Тыковлев задвигался к лестнице, пожимая руки на ходу. Остановился на минуту со старым знакомым, лысым членом коллегии МИД Бочкаренко.

— Ну, как? Все в порядке? Рад видеть, — начал скороговоркой, намереваясь не задерживаться.

— В порядке, в порядке, — заулыбался Бочкаренко. — Как живете-здравствуете, Александр Яковлевич?

— Не жалуюсь, только работы больно много, — бодро ответствовал Тыковлев и вдруг услышал:

— К нам часом переходить не собираетесь?

— Ты с чего это взял? — удивился Тыковлев.

— Значит, неправда. Я так и подумал, — изображая облегченье, улыбнулся Бочкаренко. — А то переходите. Нам хорошие люди нужны. Только рады будем.

Тыковлев внезапно ощутил легкий озноб. Не отстававший ни на шаг немецкий советник, как показалось, холодно и недобро глянул на него в этот момент. Уголки его губ насмешливо шевельнулись.

*   *   *

Всю ночь не спалось. С чего это обычно осторожный Бочкаренко говорит такое? Жизнь — штука сложная. То задом, то передом поворачивается. Все быть может. Но где же он промахнулся? Чего не учел? Статья? Но говорят, что статья понравилась. На следующий день звонили и из Союза писателей, и так... знакомые всякие, вроде Банкина. Восторг выражали. Но это, правда, ни о чем еще не говорит. А ему бы, дураку, другое приметить. Начальство молчит. И не только начальство. Другие зав. отделами отделываются пустыми словами: “Интересно читается... Наверное, много пришлось поработать... Еще не успел прочитать, но обязательно прочту”. Неладно это.

С утра в своем кабинете Тыковлев поймал себя на мысли, что боится телефонных звонков. Заходили зав. секторами, докладывали бумаги. Он хотел заглянуть им в глаза. В ответ они смотрели на него с холодным удивлением или отводили глаза в сторону. Или только казалось? В обед в маленьком зале для руководящего состава никто почему-то к нему за стол не подсел. Здоровались, кивали головами, махали приветственно ручкой, но шли за другие столы. И даже официантка почему-то сегодня не улыбнулась, как обычно. Сказала, зуб болит. Врала, наверное.

“А собственно, почему ей врать? — разозлился на себя Тыковлев. — Чего ты разлимонился? Что с тобой случилось? Что произошло, что ты в штаны наклал?”

Саша решительно встал из-за стола и захромал к выходу. В дверях столкнулся с консультантом Колей Мишлиным. Привет... привет. Как дела? Нормально. Что нового слышно?

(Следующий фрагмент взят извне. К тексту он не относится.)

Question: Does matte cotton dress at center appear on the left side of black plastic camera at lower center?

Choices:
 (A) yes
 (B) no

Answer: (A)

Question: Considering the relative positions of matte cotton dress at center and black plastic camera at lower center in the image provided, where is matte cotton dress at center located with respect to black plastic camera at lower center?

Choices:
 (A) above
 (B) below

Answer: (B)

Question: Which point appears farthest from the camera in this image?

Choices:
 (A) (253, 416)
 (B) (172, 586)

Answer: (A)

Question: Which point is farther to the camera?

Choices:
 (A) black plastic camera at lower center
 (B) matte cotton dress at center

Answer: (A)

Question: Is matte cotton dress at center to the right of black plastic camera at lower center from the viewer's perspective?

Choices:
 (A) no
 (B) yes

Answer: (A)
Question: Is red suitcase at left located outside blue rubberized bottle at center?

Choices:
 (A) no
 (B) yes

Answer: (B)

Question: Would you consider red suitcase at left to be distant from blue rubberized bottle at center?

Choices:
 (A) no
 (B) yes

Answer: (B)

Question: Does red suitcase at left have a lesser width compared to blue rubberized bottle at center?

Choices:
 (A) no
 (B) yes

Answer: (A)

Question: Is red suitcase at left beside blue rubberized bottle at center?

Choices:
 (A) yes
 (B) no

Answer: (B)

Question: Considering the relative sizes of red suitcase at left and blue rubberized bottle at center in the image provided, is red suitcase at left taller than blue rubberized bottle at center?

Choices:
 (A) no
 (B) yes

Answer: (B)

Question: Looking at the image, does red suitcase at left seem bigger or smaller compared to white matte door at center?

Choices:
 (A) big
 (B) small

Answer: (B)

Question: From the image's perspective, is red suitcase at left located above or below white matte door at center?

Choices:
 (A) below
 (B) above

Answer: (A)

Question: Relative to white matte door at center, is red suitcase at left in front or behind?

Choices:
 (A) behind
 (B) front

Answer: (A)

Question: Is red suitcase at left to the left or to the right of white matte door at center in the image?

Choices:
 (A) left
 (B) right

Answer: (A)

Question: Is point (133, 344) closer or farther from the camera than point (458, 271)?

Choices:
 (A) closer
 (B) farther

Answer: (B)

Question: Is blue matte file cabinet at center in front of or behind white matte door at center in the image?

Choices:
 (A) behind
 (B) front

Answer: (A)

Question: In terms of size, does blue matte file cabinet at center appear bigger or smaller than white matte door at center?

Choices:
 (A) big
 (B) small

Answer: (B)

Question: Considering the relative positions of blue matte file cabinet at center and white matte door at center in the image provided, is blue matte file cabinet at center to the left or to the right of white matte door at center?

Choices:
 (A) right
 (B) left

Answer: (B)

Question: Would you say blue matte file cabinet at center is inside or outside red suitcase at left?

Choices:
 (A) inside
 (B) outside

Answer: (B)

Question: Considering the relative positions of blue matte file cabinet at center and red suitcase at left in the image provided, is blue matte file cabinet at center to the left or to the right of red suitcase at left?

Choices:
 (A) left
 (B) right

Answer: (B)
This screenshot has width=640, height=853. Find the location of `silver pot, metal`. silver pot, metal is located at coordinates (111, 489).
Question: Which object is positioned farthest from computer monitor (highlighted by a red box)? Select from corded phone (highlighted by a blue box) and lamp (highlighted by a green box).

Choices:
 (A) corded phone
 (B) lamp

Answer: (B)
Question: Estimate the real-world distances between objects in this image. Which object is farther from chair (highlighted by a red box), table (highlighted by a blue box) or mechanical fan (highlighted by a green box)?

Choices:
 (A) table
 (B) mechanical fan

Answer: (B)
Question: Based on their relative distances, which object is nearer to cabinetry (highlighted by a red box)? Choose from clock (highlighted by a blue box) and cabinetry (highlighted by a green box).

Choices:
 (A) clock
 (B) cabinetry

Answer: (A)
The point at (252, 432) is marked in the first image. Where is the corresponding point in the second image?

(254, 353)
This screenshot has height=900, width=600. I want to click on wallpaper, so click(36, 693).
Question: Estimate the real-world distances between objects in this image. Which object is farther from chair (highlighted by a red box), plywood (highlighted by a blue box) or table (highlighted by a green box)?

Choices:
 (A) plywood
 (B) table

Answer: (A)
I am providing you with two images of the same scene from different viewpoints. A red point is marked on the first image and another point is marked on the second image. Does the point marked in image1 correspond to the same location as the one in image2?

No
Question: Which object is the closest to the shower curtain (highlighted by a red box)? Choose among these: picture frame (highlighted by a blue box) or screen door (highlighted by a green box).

— Как чего нового? — Коля вздернул худое лицо и блеснул очками. — Да ничего. Статью вашу вот обсуждаем. Смело написано. Поздравляю. А то, что академики на вас нажаловались, так это рассосется. Они же понимают, что такие статьи не по личному наитию пишутся, — Коля подмигнул. — Желаю победить.

“Так вот оно что, — подумал Тыковлев. — Нажаловались. Сволочи! А кому? Если Суслову, то полбеды. Он все это дело ведь и затеял. Прикроет. А если не Суслову, а повыше? А если там личные знакомства или помощники подсуетились со своими пояснениями и комментариями? Тогда дело табак. Сдаст его Суслов. Струхнул ведь он перед публикацией. Явно струхнул. И ему бы, Тыковлеву, вовремя сообразить надо было, что не все у Суслова с этой статьей получается, как задумано, что подставляет он Сашу. Получится — значит, все хорошо, не получится — так за авторские статьи автор и отвечает. Через Секретариат ЦК его творение не пропускали, а разговоры с Сусловым к делу не пришьешь. Хотел, мол, и. о. зав. отделом пропаганды повыпендриваться. Ну, и угодил мордой в грязь. Бывает. Опыта не хватает, амбиций много, амуниции мало”.